P14775 [ICPC 2024 Seoul R] String Rank

Let $ w $ and $ u $ be strings consisting of the English lowercase alphabet. We say that a string $ u $ is a subsequence of a string $ w $ if there exists a strictly increasing sequence of integers $ i_1, \dots, i_k $, where $ |w| = n $, $ |u| = k $ and $ u[j] = w[i_j] $ for all $ j = 1, \dots, k $. Here, $ v[i] $ denotes the $ i $-th character of the string $ v $. Let $ w[i:] $ denote the suffix $ w[i] \cdots w[n] $. If $ i > n $, then $ w[i:] $ is the empty string denoted by $ \lambda $. Given a nonempty string $ w $ and a positive integer $ k $, we define the $ k $-set of $ w $ to be the set $ Q_k(w) $ of subsequences of $ w $ whose lengths are $ 0, 1, \dots, k $. This implies that, for any string $ w $, the empty string $ \lambda $ belongs to $ Q_k(w) $ by definition. For example, when $ w = \text{aaba} $, we have $ Q_3(\text{aaba}) = \{\lambda, \text{a}, \text{b}, \text{ba}, \text{ab}, \text{aa}, \text{aba}, \text{aab}, \text{aaa}\} $. For a string $ w $, we define the rank of $ w $ to be the minimum integer $ t $ such that the $ t $-sets for all suffixes of $ w $ are all different. In other words, the rank of $ w $ is $ \min\{t \geq 1 \mid Q_t(w[i:]) \neq Q_t(w[j:]), \forall 1 \leq i < j \leq n\} $. For instance, when $ w = \text{aaba} $, the 2-sets $ Q_2(\text{aba}) $ and $ Q_2(\text{aaba}) $ are equal. On the other hand, for $ t = 3 $, we have $$ \begin{aligned} Q_3(\lambda) &= \{\lambda\}, \\ Q_3(\text{a}) &= \{\lambda, \text{a}\}, \\ Q_3(\text{ba}) &= \{\lambda, \text{a}, \text{b}, \text{ba}\}, \\ Q_3(\text{aba}) &= \{\lambda, \text{a}, \text{b}, \text{ba}, \text{ab}, \text{aa}, \text{aba}\}, \\ Q_3(\text{aaba}) &= \{\lambda, \text{a}, \text{b}, \text{ba}, \text{ab}, \text{aa}, \text{aba}, \text{aab}, \text{aaa}\}. \end{aligned} $$ Therefore, the rank of the string $ w = \text{aaba} $ is 3. Given a string $ w $, write a program to output its rank.

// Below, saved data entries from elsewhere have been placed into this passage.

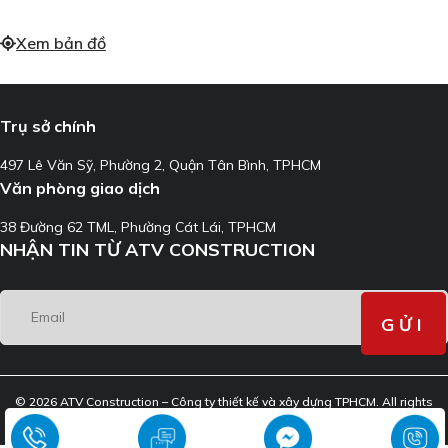
Xem bản đồ
Trụ sở chính
497 Lê Văn Sỹ, Phường 2, Quận Tân Bình, TPHCM
Văn phòng giao dịch
38 Đường 62 TML, Phường Cát Lái, TPHCM
NHẬN TIN TỪ ATV CONSTRUCTION
© 2026 ATV Construction – Công ty thiết kế và xây dựng TPHCM. All rights
reserved.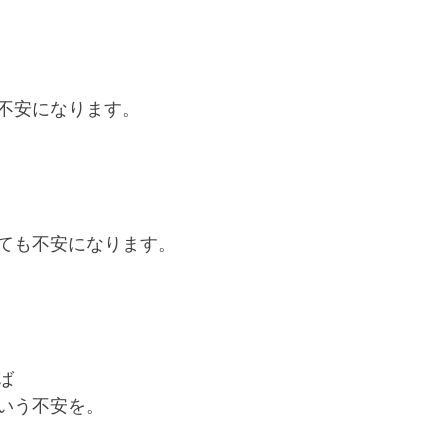
不安になります。
ても不安になります。
ば
いう不安を。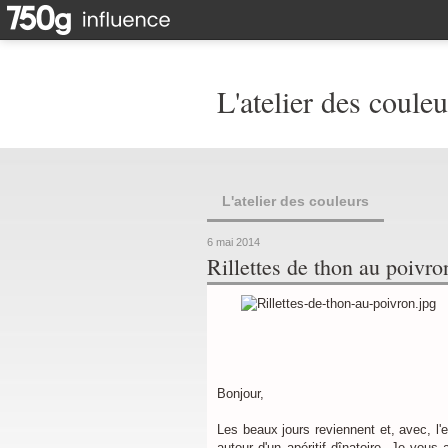
L'atelier des couleu
L'atelier des couleurs
6 mai 2014
Rillettes de thon au poivro
Bonjour,
Les beaux jours reviennent et, avec, l'
autour d'un apéritif dînatoire. Je vous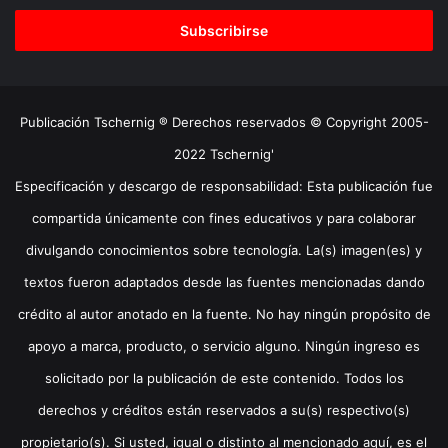
correo
electrónico
Publicación Tschernig ® Derechos reservados © Copyright 2005-
2022 Tschernig'
Especificación y descargo de responsabilidad: Esta publicación fue
compartida únicamente con fines educativos y para colaborar
divulgando conocimientos sobre tecnología. La(s) imagen(es) y
textos fueron adaptados desde las fuentes mencionadas dando
crédito al autor anotado en la fuente. No hay ningún propósito de
apoyo a marca, producto, o servicio alguno. Ningún ingreso es
solicitado por la publicación de este contenido. Todos los
derechos y créditos están reservados a su(s) respectivo(s)
propietario(s). Si usted, igual o distinto al mencionado aquí, es el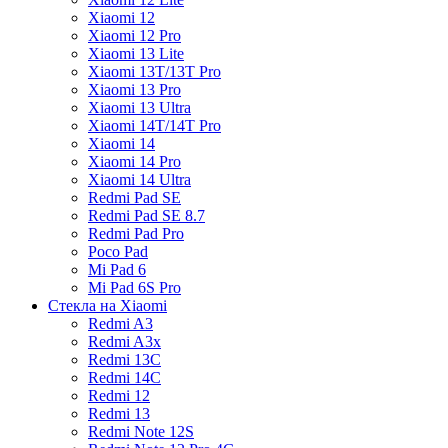
Xiaomi 12
Xiaomi 12 Pro
Xiaomi 13 Lite
Xiaomi 13T/13T Pro
Xiaomi 13 Pro
Xiaomi 13 Ultra
Xiaomi 14T/14T Pro
Xiaomi 14
Xiaomi 14 Pro
Xiaomi 14 Ultra
Redmi Pad SE
Redmi Pad SE 8.7
Redmi Pad Pro
Poco Pad
Mi Pad 6
Mi Pad 6S Pro
Стекла на Xiaomi
Redmi A3
Redmi A3x
Redmi 13C
Redmi 14C
Redmi 12
Redmi 13
Redmi Note 12S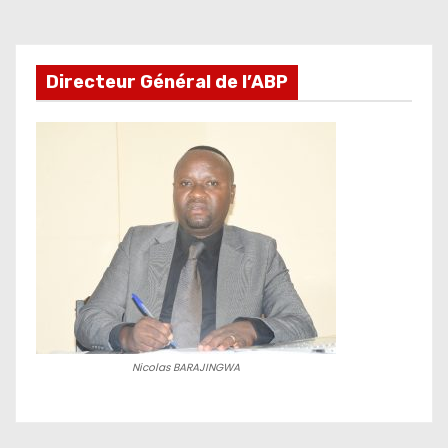
Directeur Général de l’ABP
Nicolas BARAJINGWA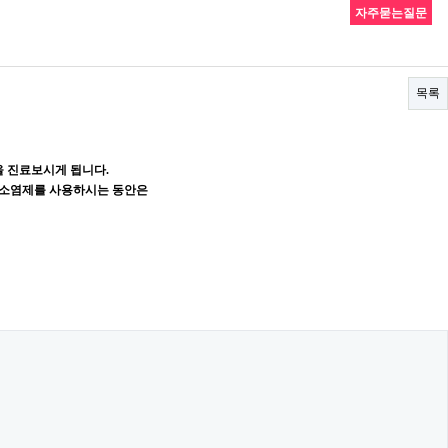
자주묻는질문
목록
등을 진료보시게 됩니다.
며 소염제를 사용하시는 동안은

Your program is to read from standard input. The input consists of a single nonempty string $ w $, which consists only of lowercase characters from the English alphabet. The length of the string is at most $ 3 \times 10^6 $.

Your program is to write to standard output. Print exactly one line. The line should contain a positive integer to represent the rank $ t $ of the input string $ w $.